An urban agenda for Missouri

January 1, 2008 |

HOV Lanes

The Star’s Prime Buzz blog recently noted that Jackson County Executive Mike Sanders was in St. Louis to meet with counterparts there about common issues for Missouri’s two principal metro areas. Even though more than half of Missourians live in the two metro areas, too often the General Assembly is ruled by a minority of rural legislators. This is often because legislators from the two cities waste time fighting each other instead of working together on common issues like education, crime, development, transportation, etc.

HOV SignPerhaps the two delegations could start with a small issue like HOV/carpool lanes. Tomorrow Hwy 40 in St. Louis closes for two years of reconstruction, and the city is freaked out about what will happen without one of its most important highways. It would be like closing I-70 in Jackson County or I-35 in Johnson County. KMOV-TV recently reported that MoDOT is encouraging people to carpool, but can’t designate special lanes because carpool lanes are illegal in Missouri. (technically, the lanes are legal, but state law does not allow police to write tickets to motorists who violate the lanes).

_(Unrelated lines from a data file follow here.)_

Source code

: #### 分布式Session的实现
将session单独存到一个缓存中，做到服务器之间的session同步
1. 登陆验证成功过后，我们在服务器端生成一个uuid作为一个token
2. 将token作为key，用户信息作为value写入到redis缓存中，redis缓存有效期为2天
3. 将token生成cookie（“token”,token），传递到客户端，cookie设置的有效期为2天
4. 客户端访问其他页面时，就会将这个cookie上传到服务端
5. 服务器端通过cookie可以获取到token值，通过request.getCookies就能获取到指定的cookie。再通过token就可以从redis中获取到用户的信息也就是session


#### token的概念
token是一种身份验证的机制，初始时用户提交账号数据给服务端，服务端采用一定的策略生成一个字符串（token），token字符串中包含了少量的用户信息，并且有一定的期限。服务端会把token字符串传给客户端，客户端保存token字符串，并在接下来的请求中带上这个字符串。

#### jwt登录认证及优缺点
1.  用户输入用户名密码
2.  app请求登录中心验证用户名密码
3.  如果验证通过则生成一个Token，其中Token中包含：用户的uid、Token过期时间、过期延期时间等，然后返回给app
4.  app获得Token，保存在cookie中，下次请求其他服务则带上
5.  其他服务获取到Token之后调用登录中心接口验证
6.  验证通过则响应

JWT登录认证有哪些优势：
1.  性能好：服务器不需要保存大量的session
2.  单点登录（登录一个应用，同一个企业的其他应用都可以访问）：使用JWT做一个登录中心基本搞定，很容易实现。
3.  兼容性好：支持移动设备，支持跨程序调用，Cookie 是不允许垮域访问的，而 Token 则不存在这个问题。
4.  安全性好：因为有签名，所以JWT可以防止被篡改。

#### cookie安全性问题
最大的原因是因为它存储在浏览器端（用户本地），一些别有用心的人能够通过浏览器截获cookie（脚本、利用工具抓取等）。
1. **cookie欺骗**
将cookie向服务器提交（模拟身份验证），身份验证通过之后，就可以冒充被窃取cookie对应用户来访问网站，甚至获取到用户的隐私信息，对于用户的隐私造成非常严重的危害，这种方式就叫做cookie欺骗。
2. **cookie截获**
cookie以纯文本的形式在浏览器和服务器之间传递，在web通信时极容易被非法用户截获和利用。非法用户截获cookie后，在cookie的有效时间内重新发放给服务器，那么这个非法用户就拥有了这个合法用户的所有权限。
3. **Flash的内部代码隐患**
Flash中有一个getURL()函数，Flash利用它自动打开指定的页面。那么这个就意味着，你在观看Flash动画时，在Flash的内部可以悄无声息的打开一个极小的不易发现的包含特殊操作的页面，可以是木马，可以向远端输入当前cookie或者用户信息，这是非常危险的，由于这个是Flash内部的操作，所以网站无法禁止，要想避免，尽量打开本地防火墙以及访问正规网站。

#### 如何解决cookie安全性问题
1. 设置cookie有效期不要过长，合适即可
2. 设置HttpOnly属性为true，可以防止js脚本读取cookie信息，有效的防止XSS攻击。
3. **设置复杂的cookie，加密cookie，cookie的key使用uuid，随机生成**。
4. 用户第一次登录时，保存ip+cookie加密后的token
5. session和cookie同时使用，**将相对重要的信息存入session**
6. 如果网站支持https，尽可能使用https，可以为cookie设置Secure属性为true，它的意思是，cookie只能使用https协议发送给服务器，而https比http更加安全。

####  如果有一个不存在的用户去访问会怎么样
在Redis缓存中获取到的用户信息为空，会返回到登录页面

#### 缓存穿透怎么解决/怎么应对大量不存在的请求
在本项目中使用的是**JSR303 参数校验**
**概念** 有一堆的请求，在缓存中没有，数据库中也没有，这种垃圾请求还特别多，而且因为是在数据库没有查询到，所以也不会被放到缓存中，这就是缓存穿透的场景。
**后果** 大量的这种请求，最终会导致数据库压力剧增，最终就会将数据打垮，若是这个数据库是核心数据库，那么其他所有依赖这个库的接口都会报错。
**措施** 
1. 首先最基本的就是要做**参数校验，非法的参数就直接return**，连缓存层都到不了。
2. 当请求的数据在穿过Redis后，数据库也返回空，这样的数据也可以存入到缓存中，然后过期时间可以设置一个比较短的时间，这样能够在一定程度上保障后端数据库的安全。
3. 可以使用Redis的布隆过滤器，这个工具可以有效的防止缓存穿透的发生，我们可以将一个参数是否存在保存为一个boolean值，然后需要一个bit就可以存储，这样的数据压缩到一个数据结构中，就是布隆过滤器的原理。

Kansas City also has a big interest in HOV lanes for areas like the Paseo Bridge corridor, I-70, US 71, or I-435. A temporary bus-only lane was used on Burlington Road in 2005 during the closure of the Paseo Bridge, and it was very successful. KC already several bus lanes in the Downtown Loop and along the MAX Bus Rapid Transit line on Main Street, but the city can’t do anything to enforce the bus or carpool restriction. The lack of a HOV law was one of the reasons MoDOT refuses to put HOV lanes on the new Paseo Bridge.

So how about some leaders in the KC and St. Louis delegations to Jeff City get together and show some leadership on this issue? Reaching out to the fast-growing cities of Springfield and Columbia would encompass up to 60% of the state’s population and easily out-vote the BFE delegation. Times have changed and Missouri is now more urban than rural. It’s time we started acting like it.


Comments

4 Comments so far

  1. brent on January 1, 2008 2:04 pm

    I can’t understand why any of the rural delegates would oppose HOV lanes. It’s not like they have to put them in. Doesn’t make any sense at all.

  2. anthony on January 1, 2008 8:28 pm

    Well when you see the quality of MO legislators are by observing the actions of the 3 recent ones that couldn’t run again, couldn’t find another job, and had to run for KCMO Council, you’d understand why this won’t happen.

  3. William Rockhill Nelson on January 1, 2008 10:17 pm

    Rural legislators haven’t opposed HOV lanes because no one has ever introduced legislation to allow for these lanes. HOV would probably pass, but the cities haven’t pushed for them.

  4. bryan on October 4, 2008 11:33 am

    we need carpool lanes, i see so many people driving slow in the fast lanes and causing traffic problems. ive been to other cities where they have carpool lanes and they are used frequently. wake up missouri get with the 21rst century!